[Records from a dataset]
+ + + + + + +
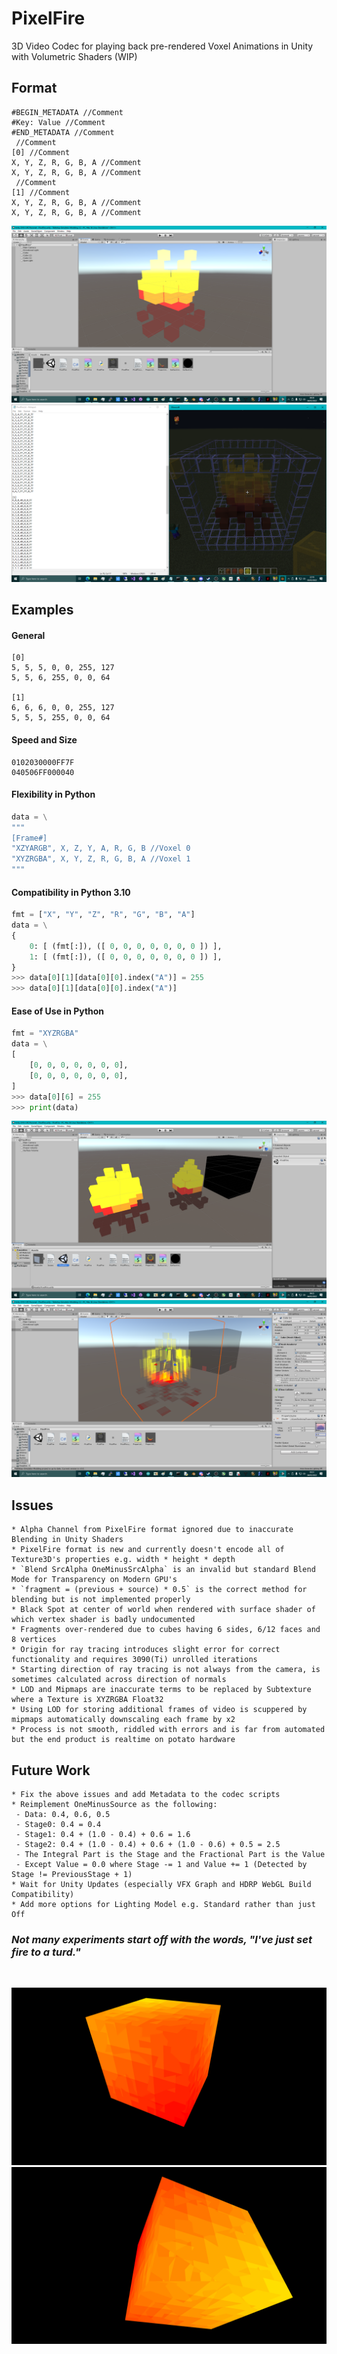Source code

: # PixelFire
3D Video Codec for playing back pre-rendered Voxel Animations in Unity with Volumetric Shaders (WIP)

## Format
```
#BEGIN_METADATA //Comment
#Key: Value //Comment
#END_METADATA //Comment
 //Comment
[0] //Comment
X, Y, Z, R, G, B, A //Comment
X, Y, Z, R, G, B, A //Comment
 //Comment
[1] //Comment
X, Y, Z, R, G, B, A //Comment
X, Y, Z, R, G, B, A //Comment
```

![screenshot](https://github.com/TheMindVirus/PixelFire/blob/main/screenshot.png)
![screenshot](https://github.com/TheMindVirus/PixelFire/blob/main/screenshot1.png)

## Examples
#### General
```
[0]
5, 5, 5, 0, 0, 255, 127
5, 5, 6, 255, 0, 0, 64

[1]
6, 6, 6, 0, 0, 255, 127
5, 5, 5, 255, 0, 0, 64
```
#### Speed and Size
```[0]
0102030000FF7F
040506FF000040
```
#### Flexibility in Python
```py
data = \
"""
[Frame#]
"XZYARGB", X, Z, Y, A, R, G, B //Voxel 0
"XYZRGBA", X, Y, Z, R, G, B, A //Voxel 1
"""
```
#### Compatibility in Python 3.10
```py
fmt = ["X", "Y", "Z", "R", "G", "B", "A"]
data = \
{
    0: [ (fmt[:]), ([ 0, 0, 0, 0, 0, 0, 0 ]) ],
    1: [ (fmt[:]), ([ 0, 0, 0, 0, 0, 0, 0 ]) ],
}
>>> data[0][1][data[0][0].index("A")] = 255
>>> data[0][1][data[0][0].index("A")]
```
#### Ease of Use in Python
```py
fmt = "XYZRGBA"
data = \
[
    [0, 0, 0, 0, 0, 0, 0],
    [0, 0, 0, 0, 0, 0, 0],
]
>>> data[0][6] = 255
>>> print(data)
```

![screenshot](https://github.com/TheMindVirus/PixelFire/blob/main/screenshot2.png)
![screenshot](https://github.com/TheMindVirus/PixelFire/blob/main/screenshot3.png)

## Issues
```
* Alpha Channel from PixelFire format ignored due to inaccurate Blending in Unity Shaders
* PixelFire format is new and currently doesn't encode all of Texture3D's properties e.g. width * height * depth
* `Blend SrcAlpha OneMinusSrcAlpha` is an invalid but standard Blend Mode for Transparency on Modern GPU's
* `fragment = (previous + source) * 0.5` is the correct method for blending but is not implemented properly
* Black Spot at center of world when rendered with surface shader of which vertex shader is badly undocumented
* Fragments over-rendered due to cubes having 6 sides, 6/12 faces and 8 vertices
* Origin for ray tracing introduces slight error for correct functionality and requires 3090(Ti) unrolled iterations
* Starting direction of ray tracing is not always from the camera, is sometimes calculated across direction of normals
* LOD and Mipmaps are inaccurate terms to be replaced by Subtexture where a Texture is XYZRGBA Float32
* Using LOD for storing additional frames of video is scuppered by mipmaps automatically downscaling each frame by x2
* Process is not smooth, riddled with errors and is far from automated but the end product is realtime on potato hardware
```

## Future Work
```
* Fix the above issues and add Metadata to the codec scripts
* Reimplement OneMinusSource as the following:
 - Data: 0.4, 0.6, 0.5
 - Stage0: 0.4 = 0.4
 - Stage1: 0.4 + (1.0 - 0.4) + 0.6 = 1.6
 - Stage2: 0.4 + (1.0 - 0.4) + 0.6 + (1.0 - 0.6) + 0.5 = 2.5
 - The Integral Part is the Stage and the Fractional Part is the Value
 - Except Value = 0.0 where Stage -= 1 and Value += 1 (Detected by Stage != PreviousStage + 1)
* Wait for Unity Updates (especially VFX Graph and HDRP WebGL Build Compatibility)
* Add more options for Lighting Model e.g. Standard rather than just Off
```
### *Not many experiments start off with the words, "I've just set fire to a turd."*
</br>

![screenshot](https://github.com/TheMindVirus/PixelFire/blob/main/screenshot4.png)
![screenshot](https://github.com/TheMindVirus/PixelFire/blob/main/screenshot5.png)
+ + + + + + +
**Activity:**
Your answer must be an exact copy of every entry, with no pictures in it.

**Solution for this exercise:**
Source code

: # PixelFire
3D Video Codec for playing back pre-rendered Voxel Animations in Unity with Volumetric Shaders (WIP)

## Format
```
#BEGIN_METADATA //Comment
#Key: Value //Comment
#END_METADATA //Comment
 //Comment
[0] //Comment
X, Y, Z, R, G, B, A //Comment
X, Y, Z, R, G, B, A //Comment
 //Comment
[1] //Comment
X, Y, Z, R, G, B, A //Comment
X, Y, Z, R, G, B, A //Comment
```

![screenshot](https://github.com/TheMindVirus/PixelFire/blob/main/screenshot.png)
![screenshot](https://github.com/TheMindVirus/PixelFire/blob/main/screenshot1.png)

## Examples
#### General
```
[0]
5, 5, 5, 0, 0, 255, 127
5, 5, 6, 255, 0, 0, 64

[1]
6, 6, 6, 0, 0, 255, 127
5, 5, 5, 255, 0, 0, 64
```
#### Speed and Size
```[0]
0102030000FF7F
040506FF000040
```
#### Flexibility in Python
```py
data = \
"""
[Frame#]
"XZYARGB", X, Z, Y, A, R, G, B //Voxel 0
"XYZRGBA", X, Y, Z, R, G, B, A //Voxel 1
"""
```
#### Compatibility in Python 3.10
```py
fmt = ["X", "Y", "Z", "R", "G", "B", "A"]
data = \
{
    0: [ (fmt[:]), ([ 0, 0, 0, 0, 0, 0, 0 ]) ],
    1: [ (fmt[:]), ([ 0, 0, 0, 0, 0, 0, 0 ]) ],
}
>>> data[0][1][data[0][0].index("A")] = 255
>>> data[0][1][data[0][0].index("A")]
```
#### Ease of Use in Python
```py
fmt = "XYZRGBA"
data = \
[
    [0, 0, 0, 0, 0, 0, 0],
    [0, 0, 0, 0, 0, 0, 0],
]
>>> data[0][6] = 255
>>> print(data)
```

![screenshot](https://github.com/TheMindVirus/PixelFire/blob/main/screenshot2.png)
![screenshot](https://github.com/TheMindVirus/PixelFire/blob/main/screenshot3.png)

## Issues
```
* Alpha Channel from PixelFire format ignored due to inaccurate Blending in Unity Shaders
* PixelFire format is new and currently doesn't encode all of Texture3D's properties e.g. width * height * depth
* `Blend SrcAlpha OneMinusSrcAlpha` is an invalid but standard Blend Mode for Transparency on Modern GPU's
* `fragment = (previous + source) * 0.5` is the correct method for blending but is not implemented properly
* Black Spot at center of world when rendered with surface shader of which vertex shader is badly undocumented
* Fragments over-rendered due to cubes having 6 sides, 6/12 faces and 8 vertices
* Origin for ray tracing introduces slight error for correct functionality and requires 3090(Ti) unrolled iterations
* Starting direction of ray tracing is not always from the camera, is sometimes calculated across direction of normals
* LOD and Mipmaps are inaccurate terms to be replaced by Subtexture where a Texture is XYZRGBA Float32
* Using LOD for storing additional frames of video is scuppered by mipmaps automatically downscaling each frame by x2
* Process is not smooth, riddled with errors and is far from automated but the end product is realtime on potato hardware
```

## Future Work
```
* Fix the above issues and add Metadata to the codec scripts
* Reimplement OneMinusSource as the following:
 - Data: 0.4, 0.6, 0.5
 - Stage0: 0.4 = 0.4
 - Stage1: 0.4 + (1.0 - 0.4) + 0.6 = 1.6
 - Stage2: 0.4 + (1.0 - 0.4) + 0.6 + (1.0 - 0.6) + 0.5 = 2.5
 - The Integral Part is the Stage and the Fractional Part is the Value
 - Except Value = 0.0 where Stage -= 1 and Value += 1 (Detected by Stage != PreviousStage + 1)
* Wait for Unity Updates (especially VFX Graph and HDRP WebGL Build Compatibility)
* Add more options for Lighting Model e.g. Standard rather than just Off
```
### *Not many experiments start off with the words, "I've just set fire to a turd."*
</br>

![screenshot](https://github.com/TheMindVirus/PixelFire/blob/main/screenshot4.png)
![screenshot](https://github.com/TheMindVirus/PixelFire/blob/main/screenshot5.png)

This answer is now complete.